■ **DATA FOR REVIEW**:
[Start of Attachment]

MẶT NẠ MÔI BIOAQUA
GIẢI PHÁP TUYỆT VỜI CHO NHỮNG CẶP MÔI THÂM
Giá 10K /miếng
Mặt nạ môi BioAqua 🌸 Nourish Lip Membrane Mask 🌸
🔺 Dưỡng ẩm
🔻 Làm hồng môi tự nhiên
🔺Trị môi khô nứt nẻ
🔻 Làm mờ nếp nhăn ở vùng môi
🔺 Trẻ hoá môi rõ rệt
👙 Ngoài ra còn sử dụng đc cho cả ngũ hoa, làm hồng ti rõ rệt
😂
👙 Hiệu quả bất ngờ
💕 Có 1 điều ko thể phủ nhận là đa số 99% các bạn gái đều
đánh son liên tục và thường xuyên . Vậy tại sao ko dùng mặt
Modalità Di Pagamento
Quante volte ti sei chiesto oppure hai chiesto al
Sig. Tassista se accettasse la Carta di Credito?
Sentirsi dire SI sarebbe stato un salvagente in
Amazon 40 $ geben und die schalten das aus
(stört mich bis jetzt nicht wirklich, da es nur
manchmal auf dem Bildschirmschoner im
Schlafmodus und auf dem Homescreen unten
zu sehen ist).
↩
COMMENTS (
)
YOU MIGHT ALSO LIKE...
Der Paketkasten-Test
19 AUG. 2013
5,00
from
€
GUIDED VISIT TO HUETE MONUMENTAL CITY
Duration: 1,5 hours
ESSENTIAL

[End of Attachment]

■ **THE PROBLEM**:
Reproduce the entries above exactly, every line included.

■ **ANSWER FOR THE TASK**:
MẶT NẠ MÔI BIOAQUA
GIẢI PHÁP TUYỆT VỜI CHO NHỮNG CẶP MÔI THÂM
Giá 10K /miếng
Mặt nạ môi BioAqua 🌸 Nourish Lip Membrane Mask 🌸
🔺 Dưỡng ẩm
🔻 Làm hồng môi tự nhiên
🔺Trị môi khô nứt nẻ
🔻 Làm mờ nếp nhăn ở vùng môi
🔺 Trẻ hoá môi rõ rệt
👙 Ngoài ra còn sử dụng đc cho cả ngũ hoa, làm hồng ti rõ rệt
😂
👙 Hiệu quả bất ngờ
💕 Có 1 điều ko thể phủ nhận là đa số 99% các bạn gái đều
đánh son liên tục và thường xuyên . Vậy tại sao ko dùng mặt
Modalità Di Pagamento
Quante volte ti sei chiesto oppure hai chiesto al
Sig. Tassista se accettasse la Carta di Credito?
Sentirsi dire SI sarebbe stato un salvagente in
Amazon 40 $ geben und die schalten das aus
(stört mich bis jetzt nicht wirklich, da es nur
manchmal auf dem Bildschirmschoner im
Schlafmodus und auf dem Homescreen unten
zu sehen ist).
↩
COMMENTS (
)
YOU MIGHT ALSO LIKE...
Der Paketkasten-Test
19 AUG. 2013
5,00
from
€
GUIDED VISIT TO HUETE MONUMENTAL CITY
Duration: 1,5 hours
ESSENTIAL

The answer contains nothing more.